Bem próximo à capital, essas práticas são comuns. Isso porque, no caso de Caucaia, por exemplo, o abastecimento regular de água não chega ao domicílio de mais de 146 mil pessoas e apenas 38,3% dos resíduos sanitários passam por tratamento. Os indicadores fazem do município o 10º com menor cobertura de esgoto no país, segundo o Sistema Nacional de Informações sobre Saneamento (SNIS). 

Para o presidente da Associação Brasileira das Concessionárias Privadas de Serviços Públicos de Água e Esgoto (Abcon), Percy Soares Neto, a solução do problema é ampliar os investimentos no setor, o que ajudaria a diminuir a pressão no sistema público de saúde, com menos pessoas doentes em virtude da prestação inadequada desses serviços essenciais.

“Para a pessoa que vive em um bairro sem esgoto, não interessa se ela é 1%, 10% ou 20% da população. É um cidadão ou uma comunidade de cidadãos que não está atendida pelos serviços”, ressalta. 

Apesar dos dados oficiais mostrarem um quadro crítico no estado, a Companhia de Água e Esgoto do Ceará (Cagece) garante que, atualmente, mais de 98% da população é atendida com água tratada e 46% com rede de esgoto. No plano de investimentos, a estatal prevê aplicar, até 2023, R$ 1,2 bilhão em saneamento básico nos 152 municípios que atende.

Desse total, segundo a Cagece, cerca de R$ 530 milhões serão investidos na execução de novas obras de melhoria e ampliação dos sistemas de abastecimento de água e esgotamento sanitário. Outros R$ 710 milhões estão previstos para serem aplicados em melhorias operacionais dos sistemas já existentes, nas estações de tratamento de água e esgoto e na aquisição de materiais e novos equipamentos.
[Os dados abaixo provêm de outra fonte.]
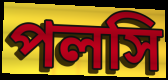
পলসিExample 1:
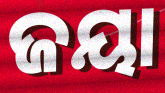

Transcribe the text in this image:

ଜୟା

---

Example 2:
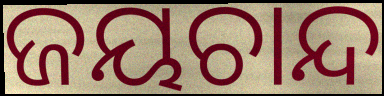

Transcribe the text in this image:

ଜୟଚାନ୍ଦ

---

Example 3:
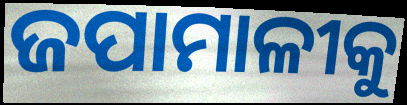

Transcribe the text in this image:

ଜପାମାଳୀକୁ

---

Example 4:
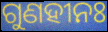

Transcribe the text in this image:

ଗୁଣହୀନଃ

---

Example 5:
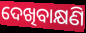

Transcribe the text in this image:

ଦେଖିବାକ୍ଷଣି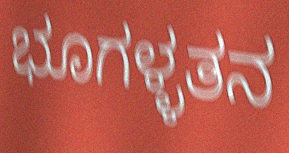
ಭೂಗಳ್ಳತನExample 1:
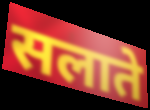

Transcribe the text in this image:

सलाते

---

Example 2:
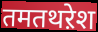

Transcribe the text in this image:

तमतथऱेश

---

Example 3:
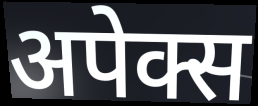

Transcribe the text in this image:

अपेक्स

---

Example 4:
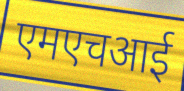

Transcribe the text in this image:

एमएचआई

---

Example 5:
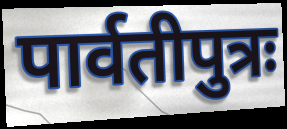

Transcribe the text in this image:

पार्वतीपुत्रः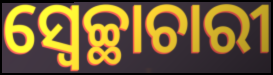
ସ୍ୱେଚ୍ଛାଚାରୀ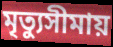
মৃত্যুসীমায়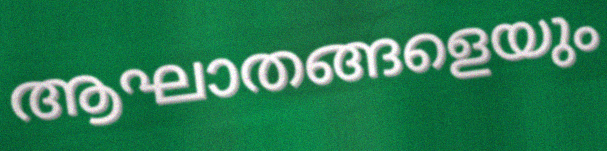
ആഘാതങ്ങളെയുംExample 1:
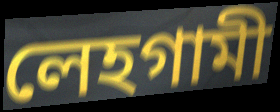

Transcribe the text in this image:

লেহগামী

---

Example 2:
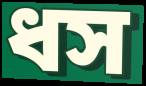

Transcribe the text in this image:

ধস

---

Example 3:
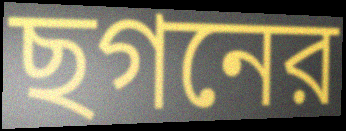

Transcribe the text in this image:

ছগনের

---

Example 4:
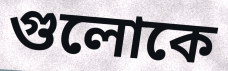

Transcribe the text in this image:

গুলোকে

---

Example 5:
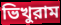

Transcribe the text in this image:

ভিখুরামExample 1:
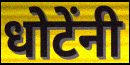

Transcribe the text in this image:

धोटेंनी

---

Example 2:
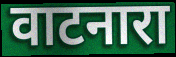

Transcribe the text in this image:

वाटनारा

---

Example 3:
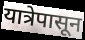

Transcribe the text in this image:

यात्रेपासून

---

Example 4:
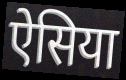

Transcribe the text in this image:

ऐसिया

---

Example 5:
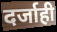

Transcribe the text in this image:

दर्जाही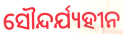
ସୌନ୍ଦର୍ଯ୍ୟହୀନ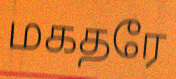
மகதரேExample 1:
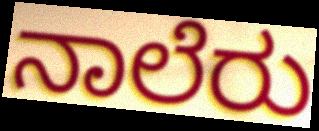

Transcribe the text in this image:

ನಾಲೆರು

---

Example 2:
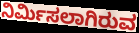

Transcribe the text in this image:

ನಿರ್ಮಿಸಲಾಗಿರುವ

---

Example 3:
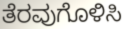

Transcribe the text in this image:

ತೆರವುಗೊಳಿಸಿ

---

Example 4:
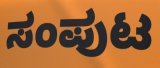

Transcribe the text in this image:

ಸಂಪುಟ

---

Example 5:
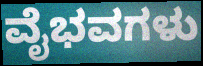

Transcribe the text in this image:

ವೈಭವಗಳು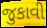
જુકાવી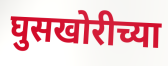
घुसखोरीच्याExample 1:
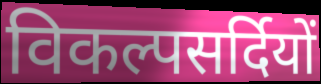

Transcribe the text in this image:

विकल्पसर्दियों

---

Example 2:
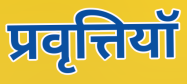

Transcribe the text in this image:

प्रवृत्तियॉ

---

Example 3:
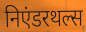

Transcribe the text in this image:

निएंडरथल्स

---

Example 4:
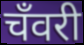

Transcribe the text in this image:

चँवरी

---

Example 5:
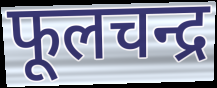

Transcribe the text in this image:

फूलचन्द्रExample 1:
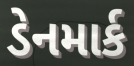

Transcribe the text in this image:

ડેનમાર્ક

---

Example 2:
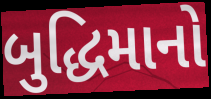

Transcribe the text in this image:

બુદ્ધિમાનો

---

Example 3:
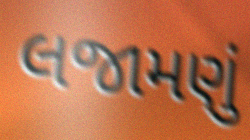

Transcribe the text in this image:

લજામણું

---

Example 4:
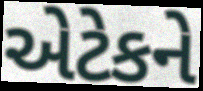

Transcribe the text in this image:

એટેકને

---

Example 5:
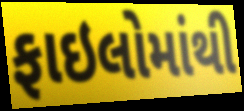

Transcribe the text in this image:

ફાઇલોમાંથી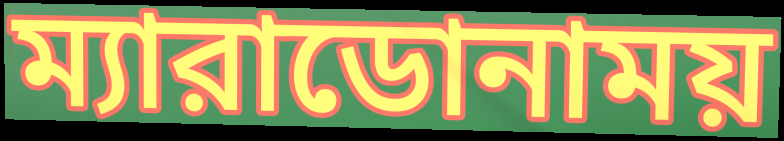
ম্যারাডোনাময়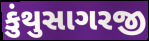
કુંથુસાગરજી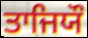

No fim do ano passado, a companhia aprovou abertura de capital para ter ações negociadas na bolsa e promoveu mudanças em sua política tarifária em Fortaleza, agora entregue à Agência Reguladora do Ceará (Arce), e não mais à prefeitura. Dados divulgados pela Arce indicam que o número de reclamações sobre serviços de saneamento nos três primeiros meses do ano manteve-se na média, sendo as mais comuns falta de água ou baixa pressão, cobrança indevida, fuga/extravasamento de esgoto em via pública, vazamento na ligação predial/rede de água e pedido de ligação de água. 

PL 4.162/2019

No Congresso Nacional, os senadores tentam trazer novo fôlego ao setor e podem votar, já em junho, o Projeto de Lei 4.162/2019. Um dos pontos do texto determina que a Agência Nacional de Águas (ANA) passe a emitir normas de referência e padrões de qualidade para os serviços de abastecimento de água, esgotamento sanitário, gestão do lixo urbano e drenagem de águas pluviais.

Baseado na concorrência entre companhias públicas e privadas, o novo marco legal prevê que os contratos de saneamento sejam firmados por meio de licitações, facilitando a criação de parcerias público-privadas (PPPs). Ainda de acordo com a proposta, a privatização dos serviços de saneamento não se torna obrigatória, apenas garante a oferta mais vantajosa para o setor, por meio de concorrência. Dessa forma, as empresas estatais podem ser mantidas, livres para participarem das concorrências, desde que se mostrem mais eficientes que as empresas privadas que participarem da licitação.

“Isso [abertura do setor] é importante por conta do déficit que a gente vive. Os recursos públicos para investimento em saneamento são cada vez mais escassos. Com isso, há a necessidade de atrair investimentos privados para o setor”, analisa a pesquisadora do Centro de Estudos em Regulação e Infraestrutura da Fundação Getulio Vargas (FGV/CERI) Juliana Smirdele.

Para melhorar os índices de cobertura no interior dos estados – locais que mais sofrem com falta de serviços de saneamento, a nova lei possibilita a criação de blocos de municípios. Com isso, duas ou mais cidades passariam a ser atendidas, de forma coletiva, por uma mesma empresa. Entre os critérios que poderão ser utilizados, está a localidade, ou seja, se dois ou mais municípios são de uma mesma bacia hidrográfica, por exemplo.